Tarea propuesta. Enumere, en el orden en que aparecen, todas las personas que se mencionan por su nombre en los párrafos del artículo sobre la Iglesia católica, sin contar la firma del autor.

Extracto de página.
□ □ □ □

REGISTRO DEL TIEMPO
30/4/2025

Iglesia católica: espectro o presencia

Rodrigo Noir

Conversando con un amigo sobre el fallecimiento del Papa Francisco, nos percatábamos en qué situación tan distinta se encuentra la Iglesia hoy en día y cuánto ha cambiado el mundo de maneras inesperadas respecto a hace 20 años, cuando falleció Juan Pablo II. En ese entonces occidente estaba seguro del orden mundial que encabezaba. Aunque había acabado el tono festivo de la globalización con el terrorismo islámico y el choque de civilizaciones, parecía no haber manera de revertir el triunfo universal de sus valores y fundamentos en la era postcomunista.

El pontificado de Juan Pablo II contó con un doble respaldo: por un lado, el movimiento Solidaridad de Polonia, genuino, popular y libertario, sin duda uno de los más extraordinarios del siglo XX. Por el otro, el apoyo de las potencias occidentales que libraban el capítulo final de la Guerra Fría. Su semblante campesino correspondía a su vitalidad, rasgo ausente entre sus predecesores que parecían provenir de mundos anaeróbicos. Con todo, es posible que se obnubilara pensando que encabezaba a una iglesia triunfante: que su pontificado era el parteaguas de los tiempos y que la modernidad comenzando por dos dirigentes no católicos como Reagan y Thatcher reconocía, por fin, la autoridad y el liderazgo de la Iglesia católica.  Todo lo anterior contribuyó a reforzar su miopía con respecto a personajes como Marcial Maciel y el tsunami de escándalos incubados en una iglesia que no paraba de regañar a mujeres y divorciados pero toda indulgencia con pastores pederastas.

Su sucesor no la podía tener más difícil. El clímax había terminado abruptamente. Después de haber contribuido en los años previos a poner como agenda prioritaria los temas de sexualidad —ello al punto de condenar públicamente el uso de preservativos en el África Subsahariana azolada por el SIDA— el docto teólogo alemán, carente de carisma y encanto, no encuentra una respuesta doctrinal respecto a los escándalos que absorbían de manera despiadada su energía mental, anímica y física, por no hablar de las finanzas de la milenaria institución que encabezaba. Su deserción debe ser uno de los mayores dramas personales en la historia de la iglesia y, el diálogo interior de Benedicto XVI, un desafío para cualquier novelista bragado que intente reproducirlo en toda su desgarradura.

□ □ □ □

Datos proporcionados.
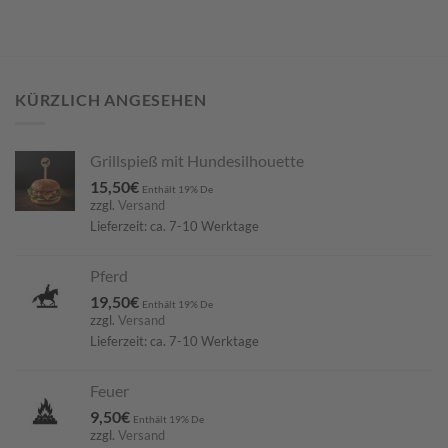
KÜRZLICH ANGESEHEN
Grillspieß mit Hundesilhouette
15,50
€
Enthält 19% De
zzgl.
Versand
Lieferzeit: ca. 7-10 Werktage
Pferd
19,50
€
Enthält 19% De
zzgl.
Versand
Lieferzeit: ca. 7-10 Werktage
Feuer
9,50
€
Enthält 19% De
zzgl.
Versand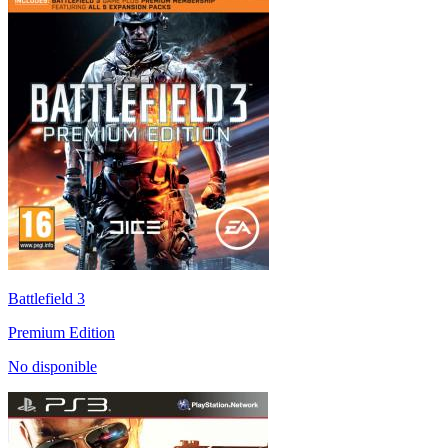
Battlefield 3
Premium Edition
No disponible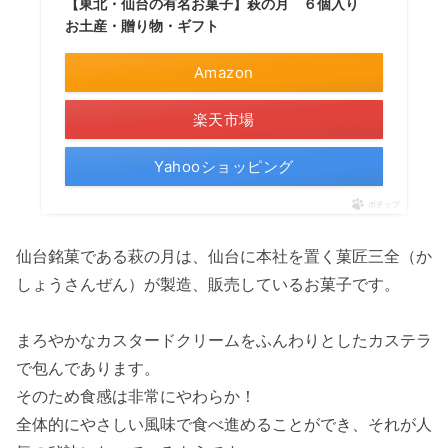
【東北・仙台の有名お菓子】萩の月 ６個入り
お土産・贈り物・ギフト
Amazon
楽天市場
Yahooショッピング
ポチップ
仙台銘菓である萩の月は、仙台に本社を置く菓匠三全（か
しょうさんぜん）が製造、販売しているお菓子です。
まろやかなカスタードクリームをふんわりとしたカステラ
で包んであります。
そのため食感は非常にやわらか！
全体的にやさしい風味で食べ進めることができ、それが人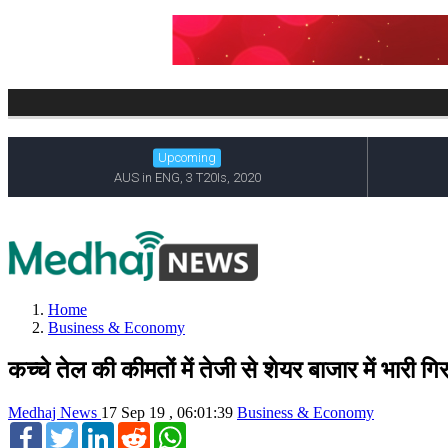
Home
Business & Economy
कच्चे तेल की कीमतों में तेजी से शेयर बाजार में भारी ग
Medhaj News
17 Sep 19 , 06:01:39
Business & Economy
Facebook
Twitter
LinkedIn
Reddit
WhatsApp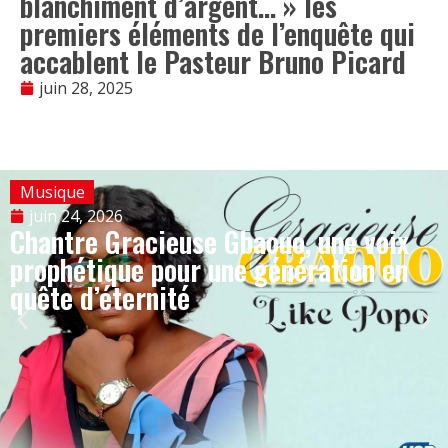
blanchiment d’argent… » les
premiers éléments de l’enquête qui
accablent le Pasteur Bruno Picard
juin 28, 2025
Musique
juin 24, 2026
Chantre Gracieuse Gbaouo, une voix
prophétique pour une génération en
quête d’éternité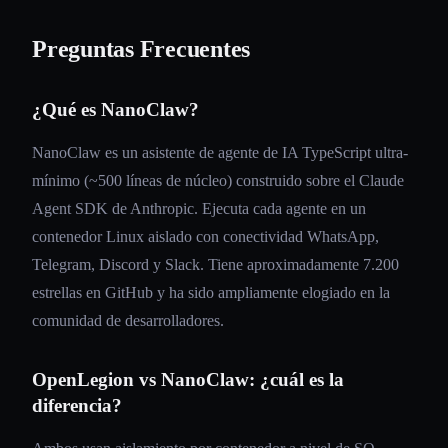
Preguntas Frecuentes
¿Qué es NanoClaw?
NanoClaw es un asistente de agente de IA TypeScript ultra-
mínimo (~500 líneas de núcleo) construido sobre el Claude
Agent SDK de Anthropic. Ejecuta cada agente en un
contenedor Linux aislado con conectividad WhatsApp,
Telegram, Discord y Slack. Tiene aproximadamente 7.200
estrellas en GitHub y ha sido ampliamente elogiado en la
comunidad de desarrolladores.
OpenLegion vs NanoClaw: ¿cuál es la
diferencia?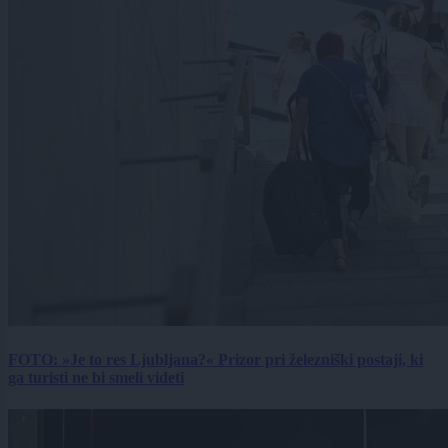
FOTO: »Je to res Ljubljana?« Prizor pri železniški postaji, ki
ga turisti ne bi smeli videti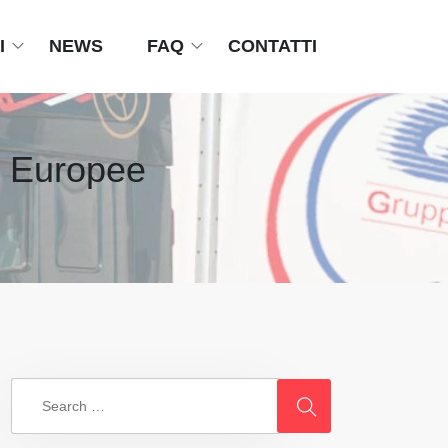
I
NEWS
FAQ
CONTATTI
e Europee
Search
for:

□ □ □ □

Tarea resuelta.
- Papa Francisco
- Juan Pablo II
- Reagan
- Thatcher
- Marcial Maciel
- Benedicto XVI